◆ WHAT TO PRODUCE
Each line below from the one containing "left hip: (56, 141)" through the one containing "left elbow: (235, 99)" should be output exactly as it stands, and no other line should appear.

◆ EXTRACTED DATA
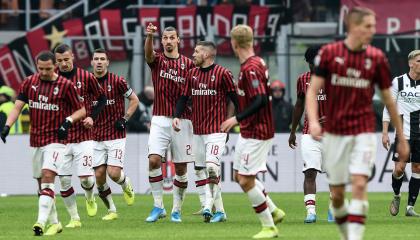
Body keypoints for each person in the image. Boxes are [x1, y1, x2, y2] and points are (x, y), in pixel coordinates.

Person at [306, 7, 409, 240]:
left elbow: (389, 100)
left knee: (360, 184)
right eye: (369, 26)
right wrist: (313, 121)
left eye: (374, 26)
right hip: (334, 134)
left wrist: (400, 137)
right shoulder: (330, 54)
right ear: (353, 27)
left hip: (363, 131)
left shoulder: (377, 58)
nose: (373, 31)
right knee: (339, 195)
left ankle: (354, 238)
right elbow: (312, 91)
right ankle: (346, 232)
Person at [0, 51, 86, 236]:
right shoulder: (29, 82)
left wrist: (68, 121)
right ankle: (55, 223)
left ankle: (40, 222)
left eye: (48, 69)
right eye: (41, 69)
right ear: (36, 66)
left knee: (48, 177)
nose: (45, 72)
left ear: (55, 66)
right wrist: (7, 126)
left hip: (56, 141)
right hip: (36, 140)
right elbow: (17, 106)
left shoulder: (65, 85)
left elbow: (82, 110)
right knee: (42, 186)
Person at [221, 24, 285, 239]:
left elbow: (258, 99)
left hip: (258, 130)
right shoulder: (257, 61)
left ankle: (269, 226)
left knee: (246, 180)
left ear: (234, 43)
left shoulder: (250, 68)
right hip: (250, 130)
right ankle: (274, 211)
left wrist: (235, 118)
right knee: (239, 175)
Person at [173, 41, 237, 223]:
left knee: (211, 167)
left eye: (197, 51)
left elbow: (235, 99)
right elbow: (183, 98)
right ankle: (221, 212)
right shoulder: (191, 74)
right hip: (198, 131)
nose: (193, 54)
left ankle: (208, 206)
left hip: (216, 130)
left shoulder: (223, 74)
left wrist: (234, 121)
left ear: (207, 55)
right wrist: (177, 116)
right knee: (201, 169)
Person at [144, 23, 195, 222]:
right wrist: (149, 36)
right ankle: (158, 206)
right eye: (164, 38)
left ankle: (176, 209)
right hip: (159, 118)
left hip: (182, 120)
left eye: (171, 38)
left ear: (178, 40)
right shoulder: (157, 60)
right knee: (154, 160)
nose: (168, 41)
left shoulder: (189, 65)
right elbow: (148, 55)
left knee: (181, 169)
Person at [54, 43, 107, 228]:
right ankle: (74, 218)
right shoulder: (52, 79)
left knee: (85, 178)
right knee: (64, 180)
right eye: (60, 61)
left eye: (66, 59)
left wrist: (92, 117)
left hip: (84, 136)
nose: (63, 63)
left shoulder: (85, 76)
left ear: (73, 57)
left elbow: (102, 99)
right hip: (60, 139)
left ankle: (90, 198)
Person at [90, 48, 139, 220]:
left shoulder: (118, 81)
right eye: (96, 59)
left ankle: (126, 184)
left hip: (115, 135)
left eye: (102, 59)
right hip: (95, 137)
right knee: (99, 176)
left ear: (107, 62)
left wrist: (125, 119)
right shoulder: (87, 83)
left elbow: (134, 100)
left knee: (114, 173)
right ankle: (111, 210)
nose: (99, 62)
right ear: (92, 62)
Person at [288, 45, 334, 223]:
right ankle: (310, 211)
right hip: (309, 133)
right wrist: (293, 130)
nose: (313, 66)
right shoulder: (303, 79)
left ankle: (333, 209)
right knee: (309, 172)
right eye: (311, 63)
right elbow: (299, 105)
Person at [383, 50, 420, 217]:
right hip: (403, 134)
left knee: (417, 168)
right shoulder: (398, 82)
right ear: (411, 63)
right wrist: (384, 132)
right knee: (399, 169)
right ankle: (397, 195)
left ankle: (410, 207)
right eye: (419, 61)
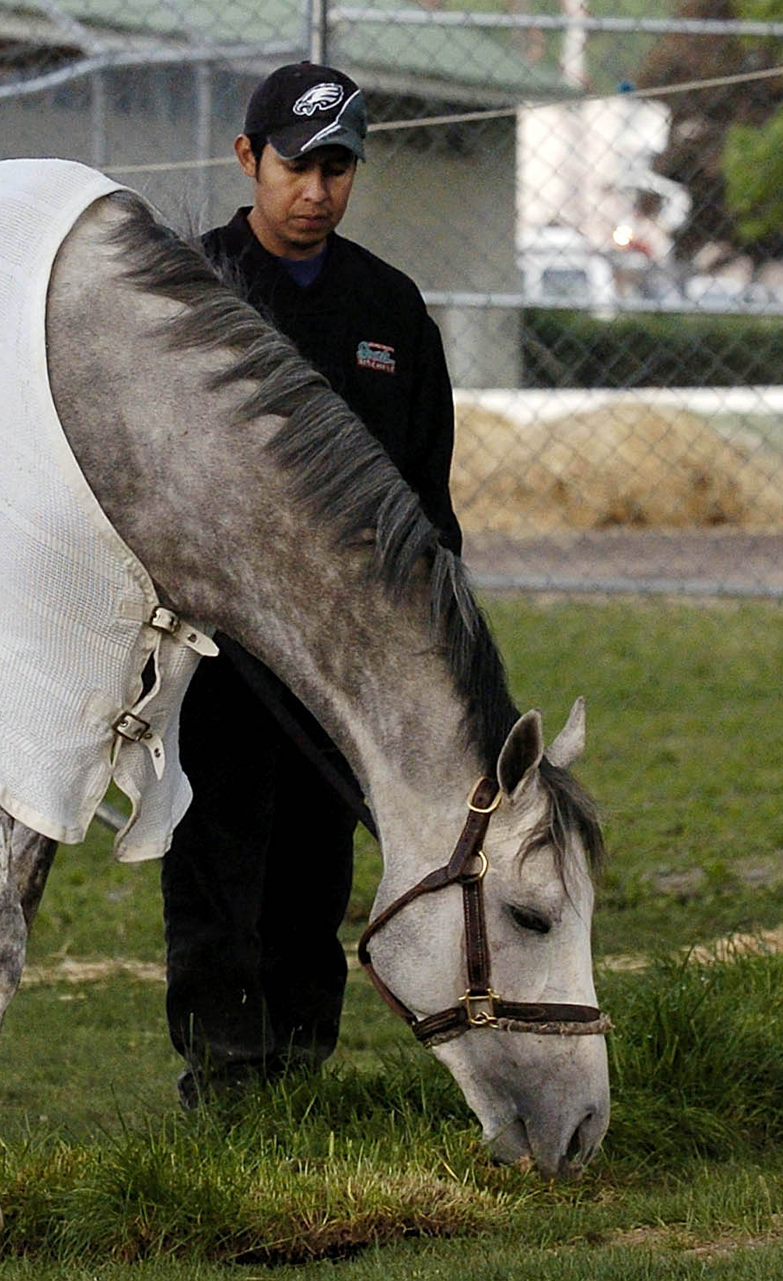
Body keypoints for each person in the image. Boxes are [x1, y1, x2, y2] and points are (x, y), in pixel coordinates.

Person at [164, 61, 463, 1102]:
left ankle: (299, 1060)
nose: (318, 190)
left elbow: (428, 497)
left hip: (344, 658)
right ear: (248, 158)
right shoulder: (188, 294)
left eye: (339, 168)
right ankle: (221, 1066)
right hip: (219, 649)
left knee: (312, 860)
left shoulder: (389, 309)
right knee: (216, 850)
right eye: (298, 165)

◆ RESULT OF THE TASK
left hip: (56, 141)
right hip: (36, 140)
right elbow: (17, 106)
left shoulder: (65, 85)
left elbow: (82, 110)
right knee: (42, 186)
Person at [221, 24, 285, 239]:
left elbow: (258, 99)
left hip: (258, 130)
right shoulder: (257, 61)
left ankle: (269, 226)
left knee: (246, 180)
left ear: (234, 43)
left shoulder: (250, 68)
right hip: (250, 130)
right ankle: (274, 211)
left wrist: (235, 118)
right knee: (239, 175)
Person at [173, 41, 237, 223]:
left knee: (211, 167)
left eye: (197, 51)
left elbow: (235, 99)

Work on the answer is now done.